[BEGIN Extract provided]
Raquette Lake is the source of the Raquette River in the Adirondack Mountains of New York State. It is near the community of Raquette Lake, New York. The lake has  of shoreline with pines and mountains bordering the lake. It is located in the towns of Long Lake and Arietta, both in Hamilton County.

Raquette Lake is popular, especially in summer, due to the scenery, wildlife, boating and hiking. There are several children's summer camps, including Raquette Lake Boys Camp and Raquette Lake Girls Camp. In winter, substantial snowfall makes the area popular for snowmobiling, cross-country skiing, and snowshoeing. The lake is also part of the 740-mile Northern Forest Canoe Trail, which begins in Old Forge, NY and ends in Fort Kent, ME.

History
The origin of the name is uncertain. One account is that it was named for snowshoes (raquette in French) left by a party of Tories led by Sir John Johnson in 1776. Traveling by snowshoe, they were overtaken by a spring thaw when they reached the lake. They left the snowshoes en masse on the shore.

Raquette Lake developed into one of the most prestigious summer getaways for the elite in the 19th century.  In 1877, William West Durant started work on what would become the first of the "Great Camps," Pine Knot.  Other summer homes in the "great camp style" on Raquette Lake include North Point (the 1870 buildings replaced by Lucy Carnegie in 1903), Echo Camp (1883) and Bluff Point (1876).

Raquette Lake served as a midpoint to other Gilded Age retreats such as the Great Camps Sagamore (1897; now a National Historic Landmark), Camp Uncas (1890; became a National Historic Landmark in fall 2008), and Kamp Kill Kare (1896) on nearby lakes Sagamore, Mohegan, and Kora, respectively. Sagamore is open to the public for guided tours during non-winter months and also as an educational facility.
[END Extract provided]
• _To-do list_
#1 Copy the stretch of the Raquette Lake text that begins at the words "Raquette Lake is the" and ends after the words "in Hamilton County.".
#2 According to the Raquette Lake text, in what year did William West Durant start work on Pine Knot?
[BEGIN Provided data]
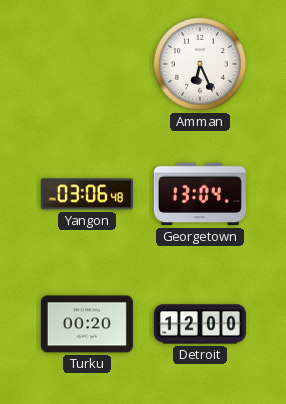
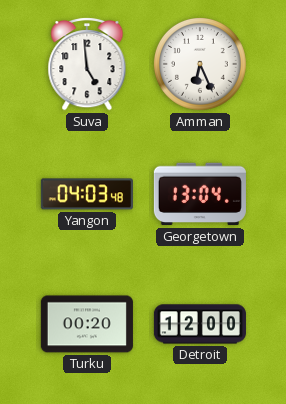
Suva: none -> 4:59
Yangon: 03:06 -> 04:03
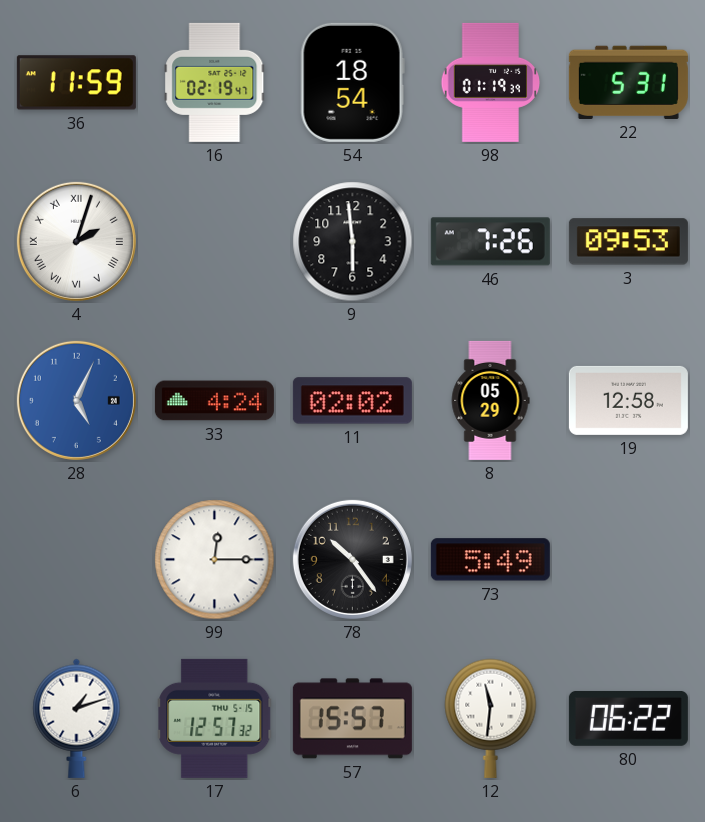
[END Provided data]
• _Results of the exercise_
#1
Raquette Lake is the source of the Raquette River in the Adirondack Mountains of New York State. It is near the community of Raquette Lake, New York. The lake has  of shoreline with pines and mountains bordering the lake. It is located in the towns of Long Lake and Arietta, both in Hamilton County.

#2 He started work on Pine Knot in 1877.